The issue of bank failures in the past causing concern to the public and destabilizing the investment image in general But at the same time, it is a catalyst that sharply reverses the Fed’s policy interest rate expectations. And make the growth stocks that have been under pressure throughout the past year come back to be attractive.

In the case of bank failures in the United States, whether Silvergate Bank, Silicon Valley Bank and Signature Bank It is considered an important event in history. As the assets of these banks combined were the highest since the 2008 subprime crisis, the US authorities managed to control the situation by declaring protections for their deposits.

and established the Bank Term Funding Program (BTFP) to prevent this incident from spreading to other financial institutions that could lead to an economic crisis. But that might not be enough. Because the phenomenon of bank failures in a row within a rapid period is an important warning sign that the Federal Reserve’s policy rate hikes continued during the past year were rapid and increased at a rate that too much

As a result of the bank crash, the market immediately revised its outlook on the US Federal Reserve (Fed) interest rate hike, with the market expecting the Fed to stop raising interest rates earlier and expect to see interest rates reverse to downturn this year

Most recently, the interest rate was estimated to increase to the highest level (Terminal Rate) at 5.00%, down from the original expectation of 5.50%. The latest Federal Reserve meeting was as expected.

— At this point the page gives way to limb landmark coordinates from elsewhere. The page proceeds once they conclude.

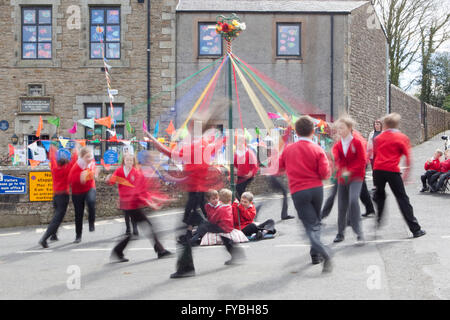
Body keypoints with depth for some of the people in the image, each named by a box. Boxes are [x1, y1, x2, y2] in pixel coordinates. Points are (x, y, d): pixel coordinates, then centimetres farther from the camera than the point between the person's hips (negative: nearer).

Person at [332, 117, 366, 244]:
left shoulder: (357, 143, -3)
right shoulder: (337, 145, 8)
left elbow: (362, 162, -8)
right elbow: (336, 159, -11)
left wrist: (349, 171, -20)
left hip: (355, 177, -4)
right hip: (342, 179, 4)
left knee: (353, 200, -24)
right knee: (342, 205, 5)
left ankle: (359, 233, -15)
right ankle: (340, 233, 20)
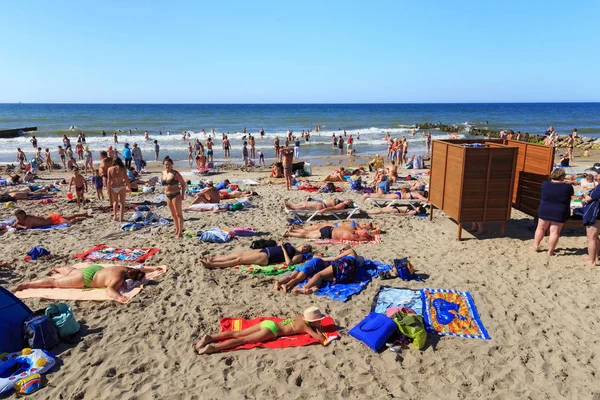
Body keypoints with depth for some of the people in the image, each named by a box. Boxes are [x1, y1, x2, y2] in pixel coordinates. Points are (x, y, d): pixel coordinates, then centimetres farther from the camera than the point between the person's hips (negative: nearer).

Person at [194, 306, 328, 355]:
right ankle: (214, 347, -25)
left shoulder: (301, 317, 19)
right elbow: (322, 339, -12)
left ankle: (210, 337, -6)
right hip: (271, 330, -7)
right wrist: (318, 330, 9)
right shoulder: (306, 326, -3)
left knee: (236, 333, 1)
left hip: (267, 323, 7)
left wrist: (316, 326, 26)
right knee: (243, 340, -15)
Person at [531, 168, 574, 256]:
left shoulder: (545, 184, -6)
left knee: (541, 228, 19)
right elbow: (572, 194, 8)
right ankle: (550, 251, 10)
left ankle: (535, 245, 27)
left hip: (544, 211, 2)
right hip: (559, 213, -2)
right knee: (555, 232, 5)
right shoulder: (567, 187, -14)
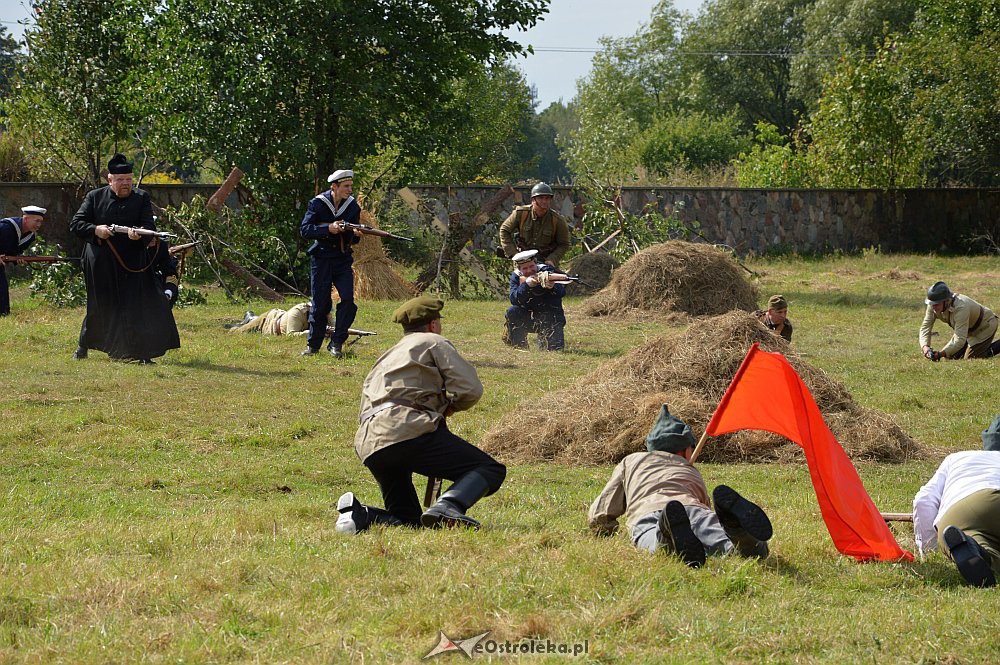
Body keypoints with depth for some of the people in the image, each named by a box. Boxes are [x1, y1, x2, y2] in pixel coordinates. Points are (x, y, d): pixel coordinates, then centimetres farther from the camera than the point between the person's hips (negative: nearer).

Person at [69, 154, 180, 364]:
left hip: (133, 265, 0)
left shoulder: (141, 199, 5)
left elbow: (150, 226, -5)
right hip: (101, 265, 0)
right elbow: (76, 224, 3)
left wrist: (139, 234, -28)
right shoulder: (94, 197, 4)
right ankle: (83, 347, 33)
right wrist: (95, 230, -16)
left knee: (142, 306, -11)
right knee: (100, 308, 10)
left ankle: (143, 354, -8)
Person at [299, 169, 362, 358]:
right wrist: (328, 229, -25)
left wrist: (355, 234, -18)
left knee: (348, 299, -14)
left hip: (343, 259, 3)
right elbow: (304, 229, -14)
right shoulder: (318, 204, -7)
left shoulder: (353, 206, 3)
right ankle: (313, 345, 15)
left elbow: (353, 240, 6)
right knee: (320, 303, 0)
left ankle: (336, 343, -4)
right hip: (321, 259, -3)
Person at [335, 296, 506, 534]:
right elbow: (471, 390, 1)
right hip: (409, 430, -7)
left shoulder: (385, 358, 36)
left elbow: (364, 414, 33)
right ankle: (449, 506, -32)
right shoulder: (433, 342, 14)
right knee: (490, 470, -4)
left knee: (408, 520, 17)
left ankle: (359, 514, -11)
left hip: (370, 447, 7)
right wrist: (449, 407, 22)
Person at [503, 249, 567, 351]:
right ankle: (519, 345, -9)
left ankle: (543, 338, 20)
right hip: (528, 319, 2)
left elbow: (562, 292, -29)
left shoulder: (545, 271, -14)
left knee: (555, 348, -16)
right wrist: (526, 284, -38)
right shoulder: (516, 276, -5)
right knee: (512, 311, -26)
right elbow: (514, 299, -22)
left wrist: (552, 286, -52)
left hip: (550, 319, -2)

That is, raising the policy rate by only 25bps to a level of 4.75%-5.00%.

And the latest forecast from the CME FedWatch Tool as of April 5 indicates that there is a 56% chance that the Fed will not raise interest rates at the next central bank meeting on May 3, including It also indicated that the Fed has a chance to cut interest rates at its September meeting. Meanwhile, the 10-year US Treasury yield dropped sharply from around 4% to its most recent level of around 3.3%.

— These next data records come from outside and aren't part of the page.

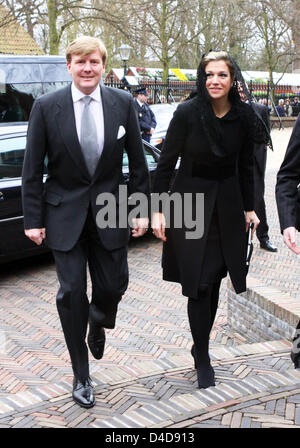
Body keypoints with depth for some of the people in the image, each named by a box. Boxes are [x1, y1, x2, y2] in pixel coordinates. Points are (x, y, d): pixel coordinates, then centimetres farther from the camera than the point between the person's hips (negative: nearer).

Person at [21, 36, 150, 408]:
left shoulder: (123, 103, -2)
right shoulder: (46, 106, -6)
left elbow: (137, 161, 4)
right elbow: (32, 168, -3)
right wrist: (33, 219, -5)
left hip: (109, 211, 1)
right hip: (65, 213, -1)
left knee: (113, 284, 6)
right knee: (72, 292, 1)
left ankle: (98, 325, 45)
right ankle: (81, 377, 18)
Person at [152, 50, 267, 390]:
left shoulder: (244, 117, -3)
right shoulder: (187, 113, -13)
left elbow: (246, 166, 8)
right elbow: (166, 163, -7)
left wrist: (249, 208, 11)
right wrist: (158, 209, -8)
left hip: (228, 204, 3)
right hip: (190, 202, -3)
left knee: (214, 281, 8)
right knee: (199, 284, -2)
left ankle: (202, 348, 26)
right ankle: (202, 359, 12)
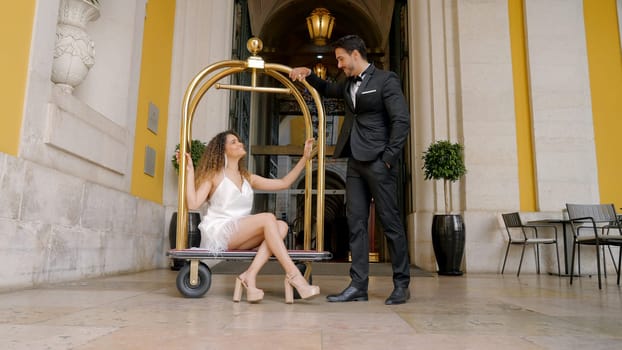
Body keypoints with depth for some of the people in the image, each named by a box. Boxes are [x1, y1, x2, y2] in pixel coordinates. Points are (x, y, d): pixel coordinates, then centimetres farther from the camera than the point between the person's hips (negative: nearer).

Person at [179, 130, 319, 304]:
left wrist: (305, 157, 14)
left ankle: (250, 276, -32)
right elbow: (193, 203, -8)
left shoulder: (248, 178, 20)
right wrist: (190, 171, -9)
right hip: (216, 233, -6)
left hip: (239, 236, 6)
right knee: (267, 218, -26)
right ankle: (293, 276, -30)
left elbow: (284, 182, 17)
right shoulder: (214, 175, 6)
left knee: (281, 226, -20)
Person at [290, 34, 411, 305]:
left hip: (377, 162, -7)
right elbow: (327, 90, 38)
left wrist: (388, 157, -14)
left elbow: (402, 120, -11)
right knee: (356, 223, 4)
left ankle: (401, 285, 9)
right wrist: (308, 75, 20)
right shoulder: (349, 85, 18)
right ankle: (358, 285, 9)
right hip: (355, 162, 7)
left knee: (390, 221, -2)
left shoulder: (385, 80, -3)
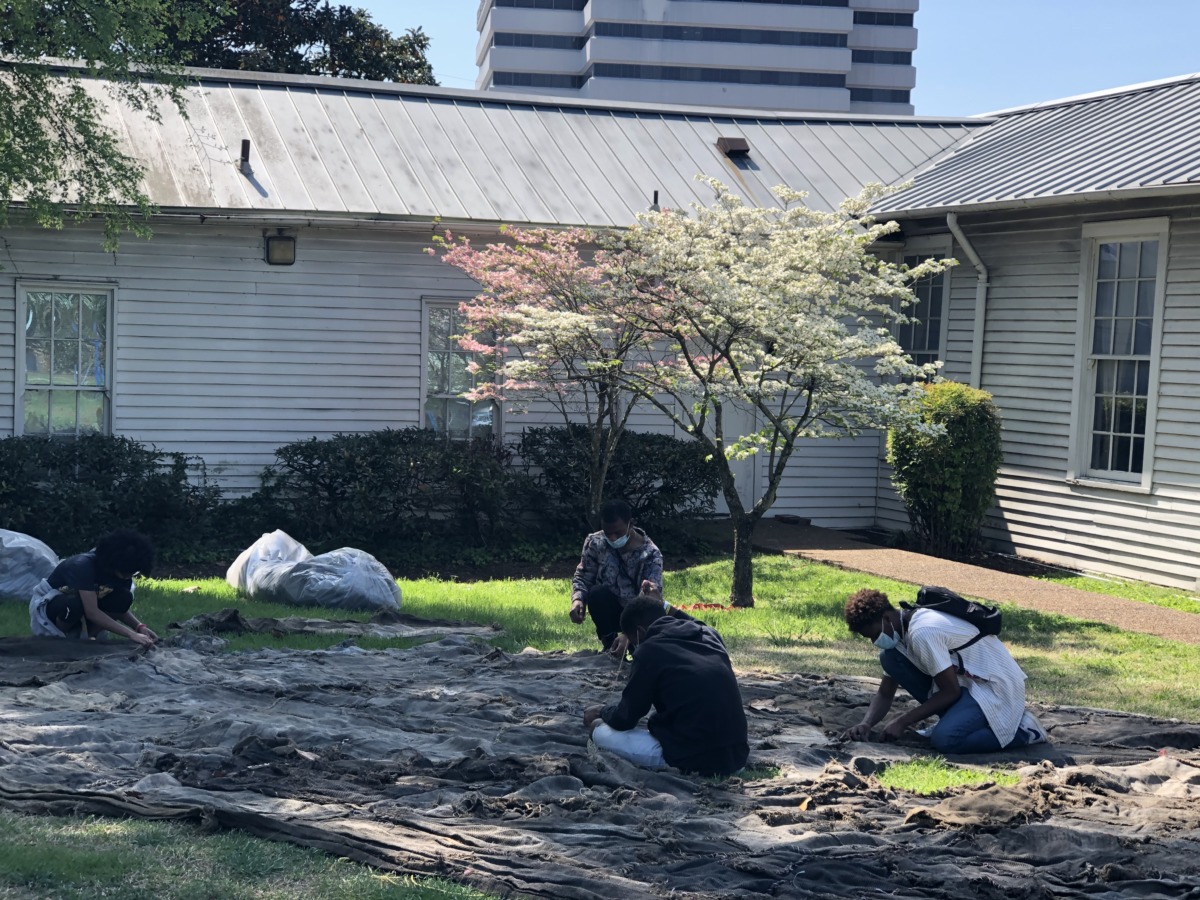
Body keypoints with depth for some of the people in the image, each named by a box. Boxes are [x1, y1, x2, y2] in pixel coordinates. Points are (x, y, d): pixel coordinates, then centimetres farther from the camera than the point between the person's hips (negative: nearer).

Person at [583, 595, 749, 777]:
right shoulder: (709, 635, 12)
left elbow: (624, 719, 1)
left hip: (694, 757, -7)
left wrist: (602, 712, 23)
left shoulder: (650, 650, -6)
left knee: (601, 732, 6)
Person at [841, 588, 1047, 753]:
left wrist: (902, 722, -18)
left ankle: (1021, 730, -9)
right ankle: (954, 718, 6)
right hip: (965, 680, 10)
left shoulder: (922, 632, -27)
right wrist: (866, 724, -11)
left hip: (995, 686, -10)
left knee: (944, 739, -33)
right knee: (889, 658, -1)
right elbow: (885, 694, 9)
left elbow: (951, 691, -22)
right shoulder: (899, 633, 3)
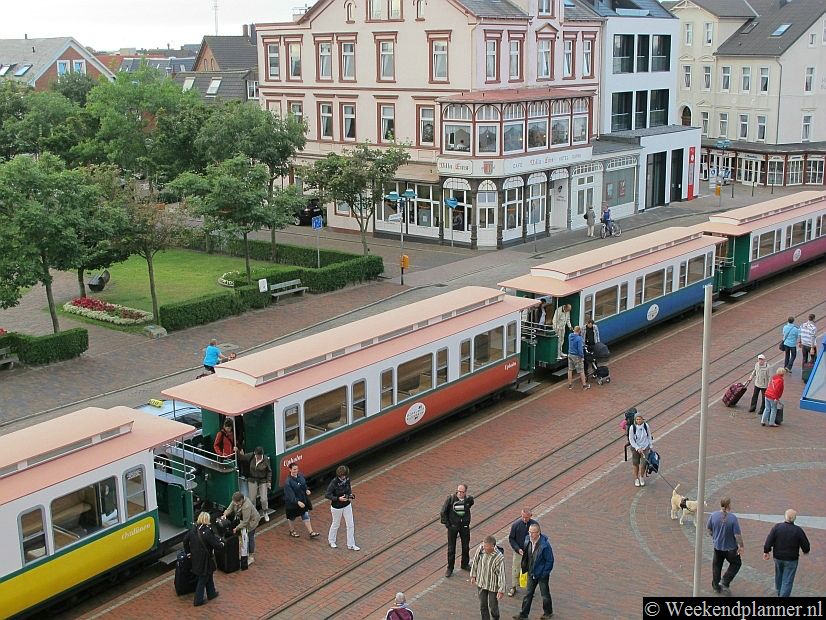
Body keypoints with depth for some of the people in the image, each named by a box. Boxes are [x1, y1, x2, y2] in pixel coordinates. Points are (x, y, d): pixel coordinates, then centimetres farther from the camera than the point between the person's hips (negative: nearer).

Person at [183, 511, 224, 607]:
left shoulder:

The picture of policy interest rates rapidly changing due to rising interest rates that put pressure on the stock market, especially growth stocks, caused the MSCI ACWI Growth Index to sell heavily by 29% last year. Reverse direction to stop up and may start to see interest rates down this year, giving growth stocks a chance to return to outperform faster than before.

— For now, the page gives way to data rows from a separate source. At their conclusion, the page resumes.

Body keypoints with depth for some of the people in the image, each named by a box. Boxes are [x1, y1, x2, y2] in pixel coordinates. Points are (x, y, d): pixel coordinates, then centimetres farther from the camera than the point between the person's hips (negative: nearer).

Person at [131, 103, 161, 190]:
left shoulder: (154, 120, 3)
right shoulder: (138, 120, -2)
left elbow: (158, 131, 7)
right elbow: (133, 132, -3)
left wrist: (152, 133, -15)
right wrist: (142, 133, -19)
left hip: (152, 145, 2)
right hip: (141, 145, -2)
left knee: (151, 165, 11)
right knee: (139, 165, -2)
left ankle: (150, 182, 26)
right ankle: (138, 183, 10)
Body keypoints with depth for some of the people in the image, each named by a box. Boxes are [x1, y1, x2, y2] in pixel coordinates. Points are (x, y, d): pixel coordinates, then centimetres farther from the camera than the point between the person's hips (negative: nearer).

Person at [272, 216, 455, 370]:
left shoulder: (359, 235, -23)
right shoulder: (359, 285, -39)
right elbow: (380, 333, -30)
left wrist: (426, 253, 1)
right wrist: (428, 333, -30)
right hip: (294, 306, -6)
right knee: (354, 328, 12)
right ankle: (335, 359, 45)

The growth rate of global growth stocks (MSCI ACWI Growth Index) is likely to grow 8.64% in 2023 and 16.36% in 2024, while the S&P 500 growth rate is likely to be negative at -1.71. % in 2023 and return to growth in 2024 at 10.12%, but still a lower growth rate than Growth stock anyway.

While MSCI ACWI Growth Index currently has a forward P/E of approximately 24 times, which is 20% lower than the 3-year average of approximately 29 times, it is recommended to use this period as an opportunity to accumulate Quality Growth stocks. Stocks with outstanding growth rates And has a continuous growth performance, which these stocks are in a variety of industries, such as the technology group health care group and luxury goods group Or may choose to invest in mutual funds that have a policy to invest in Quality Growth stocks around the world can also be done.